The reason for Twitter’s dominance, it seems to me, is its
fundamental design, where all content delivered to a subscriber always comes
because the subscriber has explicitly opted in to receive it – wither directly
from the source or by way of a trusted intermediary. This is where the secret
to Twitter’s success in driving consumer behavior really lies and this is the
reason that it will always outperform its online competition.
However, it seems that Twitter’s recent moves toward monetization are threatening the very nature of its value-add. First, it burned
developers who have done a great deal to help Twitter gain acceptance and made
it usable for volume communications. More recently, Twitter began inserting ads
into the tweet-stream, which goes directly to undermining the relationship of
the subscriber to the information source. The subscriber no longer receives only
the information that he or she has opted in to read, but is now bombarded with
what amounts to, not to put a finer point to it, spam. Spam, as we all know, is
uninvited and unwelcome messaging. There is a largish cottage industry that grew
up around defeating spam for email, but Twitter is a walled garden and it will
make sure that spam from its advertisers always gets through.

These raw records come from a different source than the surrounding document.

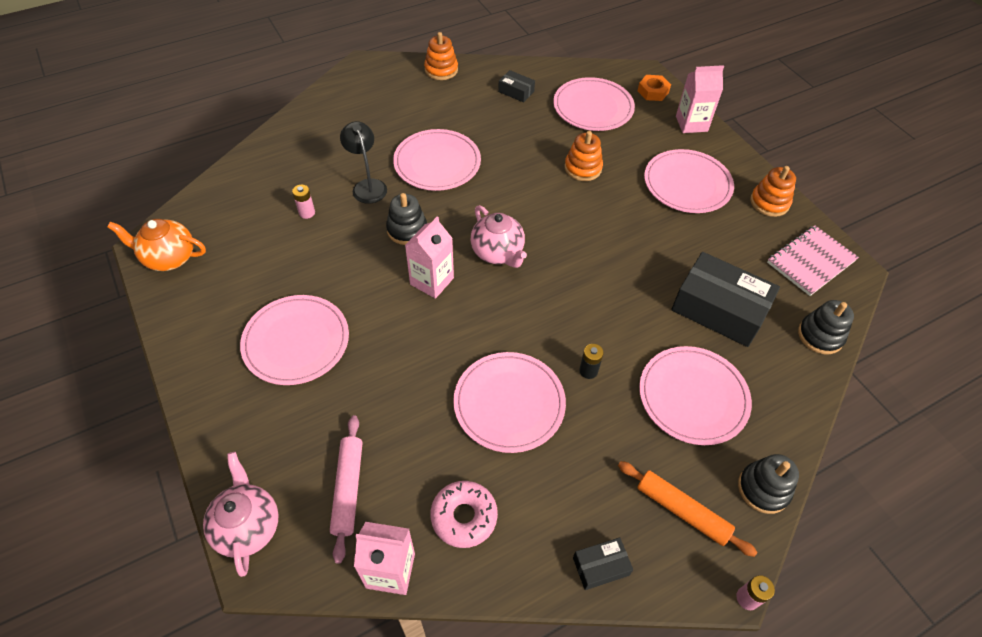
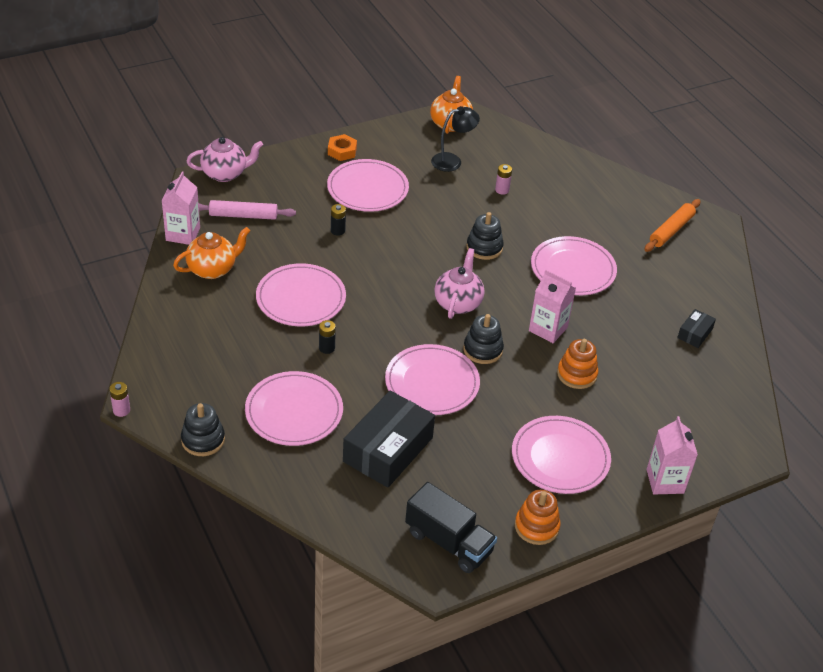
camera: 90 degrees right, 10 degrees down
(367, 186) = (537, 224): black lamp -> black lamp (452, 161)
(380, 371) = (337, 230): none -> black battery
(432, 281) = (425, 261): pink carton -> pink carton (548, 329)
(441, 70) = (720, 277): orange stacking toy -> none
(464, 517) = (213, 269): pink donut -> orange teapot
(498, 253) = (458, 303): pink teapot -> pink teapot turned 135 degrees clockwise
(593, 107) = (679, 395): pink plate -> pink plate (432, 383)
(600, 566) = (162, 334): black box -> none
(653, 91) = (720, 455): orange nut -> orange nut (342, 151)
(682, 511) = (194, 385): orange rolling pin -> orange rolling pin (671, 230)
(810, 261) = (449, 542): pink notebook -> black truck
(820, 336) = (352, 523): black stacking toy -> black stacking toy (483, 350)

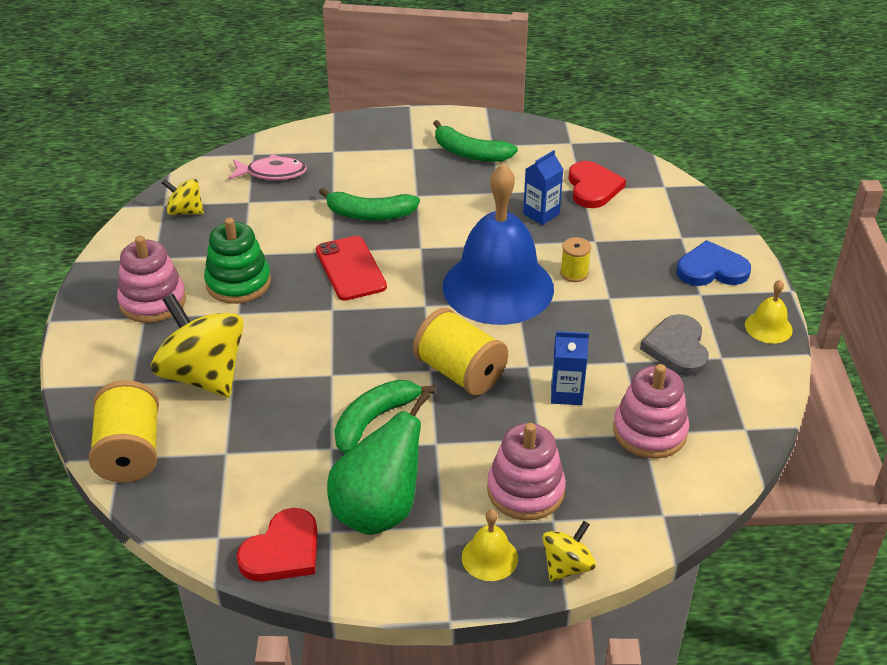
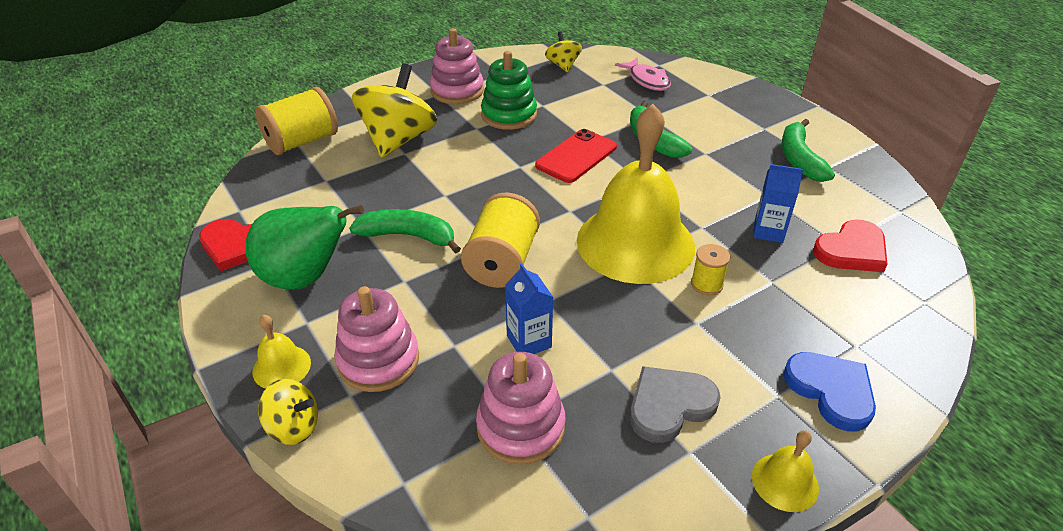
camera: 60 degrees right, 0 degrees up
(498, 287) = (635, 243): blue bell -> yellow bell

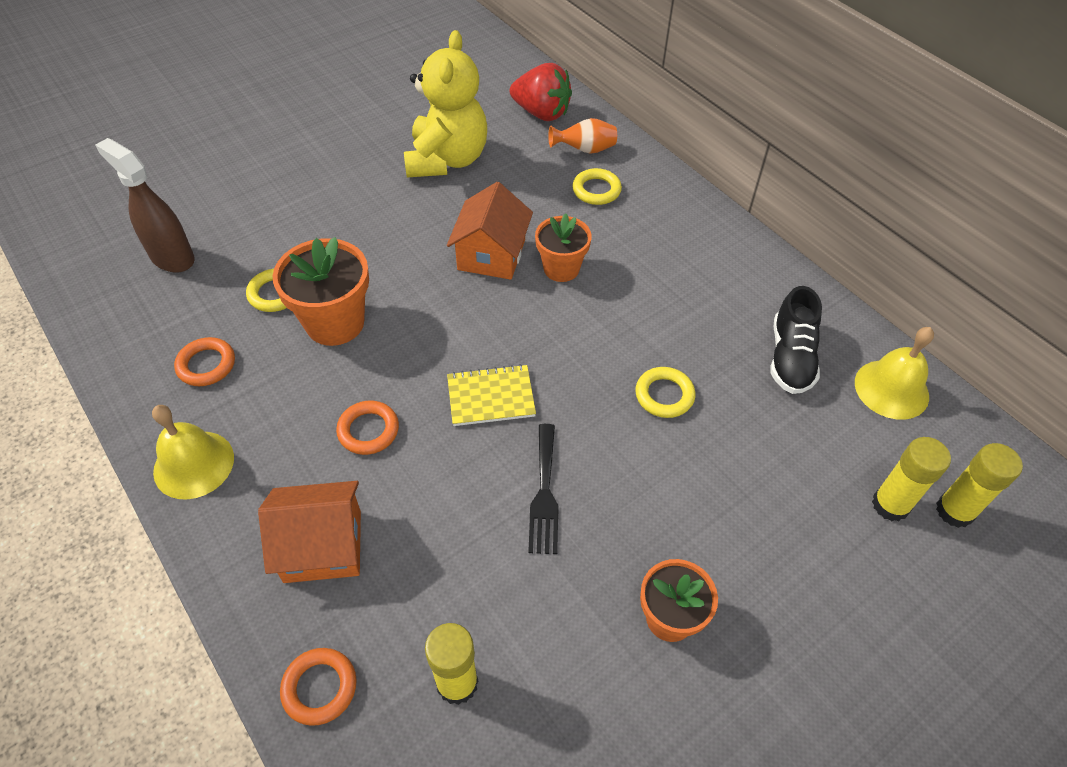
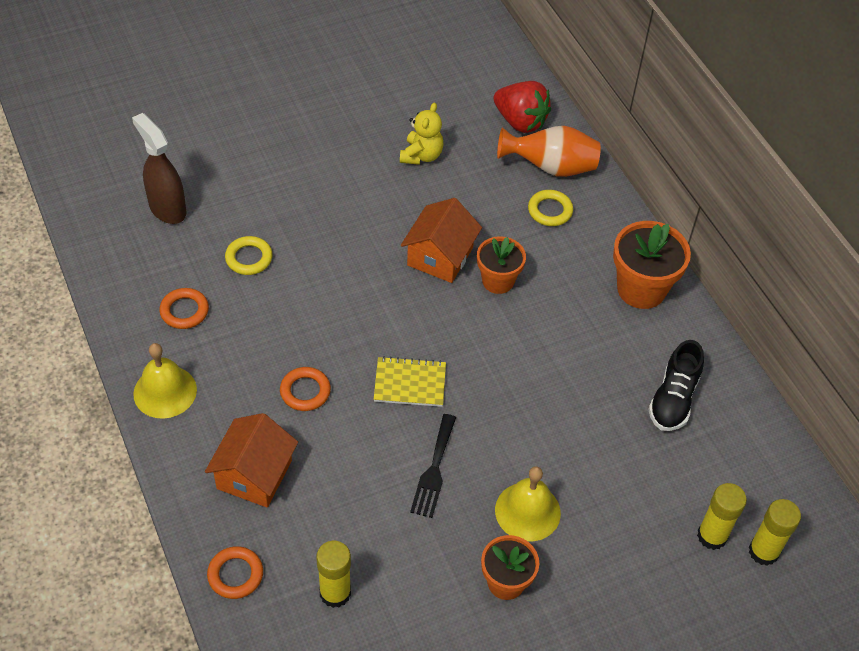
camera: 10 degrees right, 0 degrees up
(323, 546) = (254, 474): orange house -> orange house turned 75 degrees counterclockwise
(335, 323) = (294, 294): orange flower pot -> orange flower pot (641, 289)
(447, 160) = (421, 155): yellow teddy bear -> yellow teddy bear, size x0.55
(585, 150) = (550, 167): orange vase -> orange vase, size x1.59
(664, 395) = (554, 410): yellow ring -> none
(891, 389) = (751, 443): yellow bell -> yellow bell (527, 511)

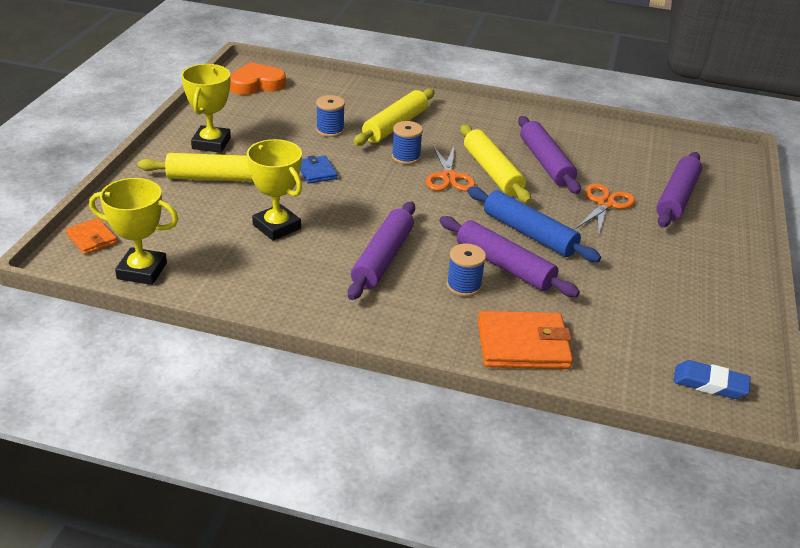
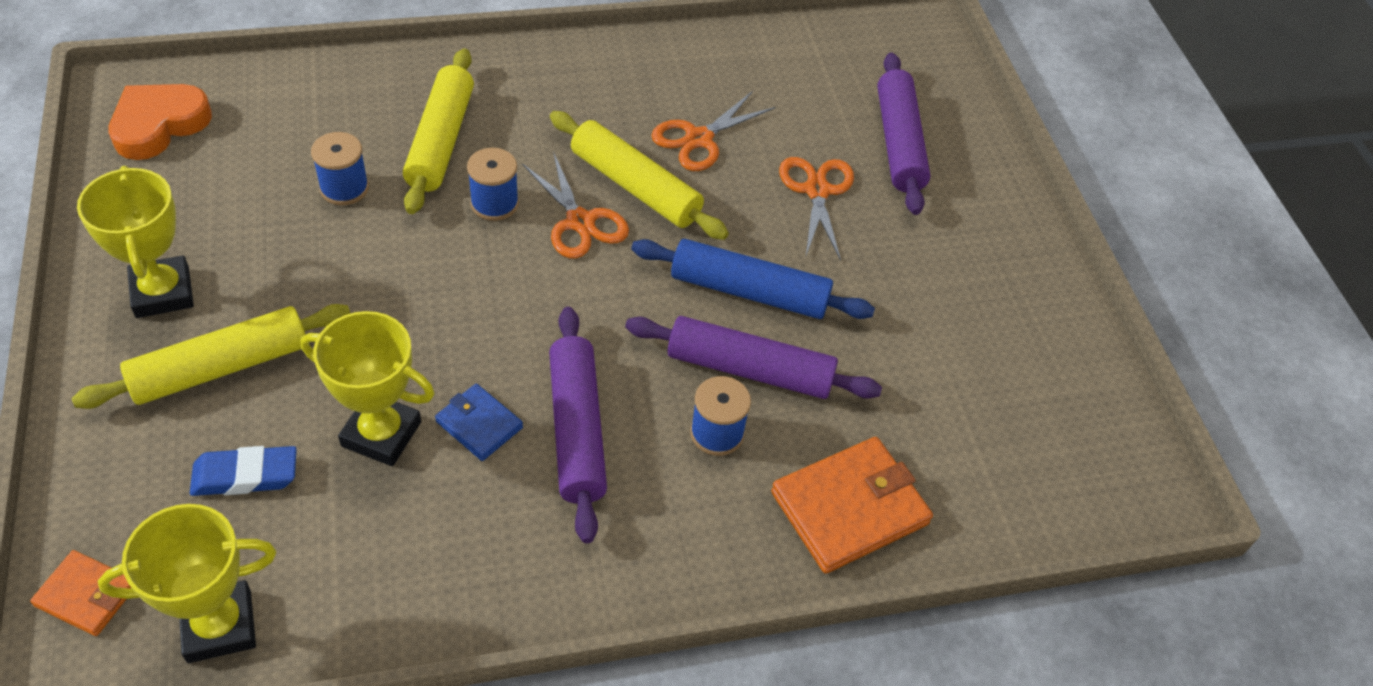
camera: 30 degrees left, 15 degrees up
(316, 172) = (375, 289): blue wallet -> blue wallet (479, 424)
(545, 163) = (698, 139): purple rolling pin -> orange scissors
(710, 384) = (1096, 468): blue eraser -> blue eraser (245, 475)

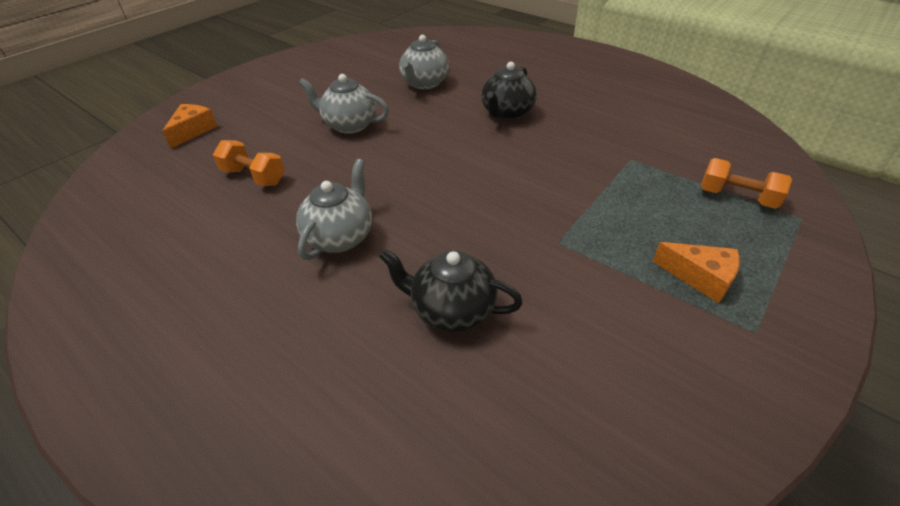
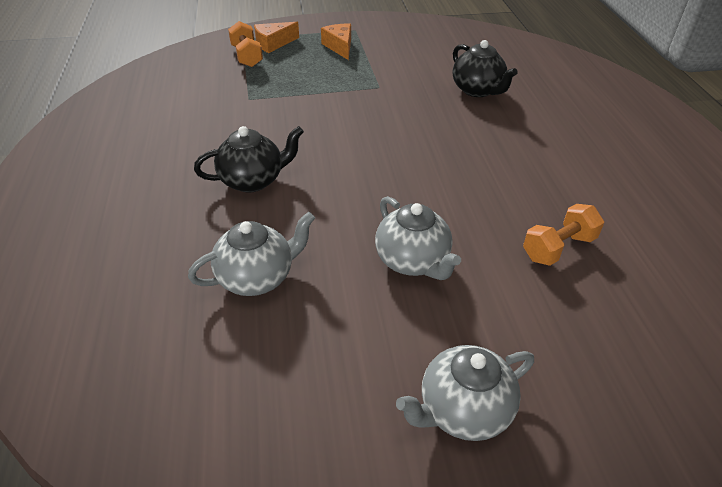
camera: 140 degrees left, 0 degrees up
(193, 131) = (619, 381): orange cheese -> orange cheese (273, 44)
(254, 177) = (558, 248): orange dumbbell -> orange dumbbell turned 75 degrees clockwise
(340, 237) = (511, 154): grey teapot -> grey teapot (463, 410)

Now, this is not to say that Twitter does not need to
monetize its offering, quite the contrary. Without a viable monetization
strategy, the company is just as likely to go the way of Netscape (remember
them?) as the more recent New Media failures. Still, forcing a steady diet of spam
down the throats of its subscribers is rather more likely than not to create an
opening for a new entrant poised to eat Twitter’s lunch, because there are few
things that people hate as much as they do spam. There are some rather obvious
monetization strategies that Twitter does not seem to have pursued in its quest
for financial viability. For the sake of its shareholders, not less than for
the sake of its advertisers, I hope that Twitter figures out that killing the
goose sooner or later will put an end to golden-egg flow.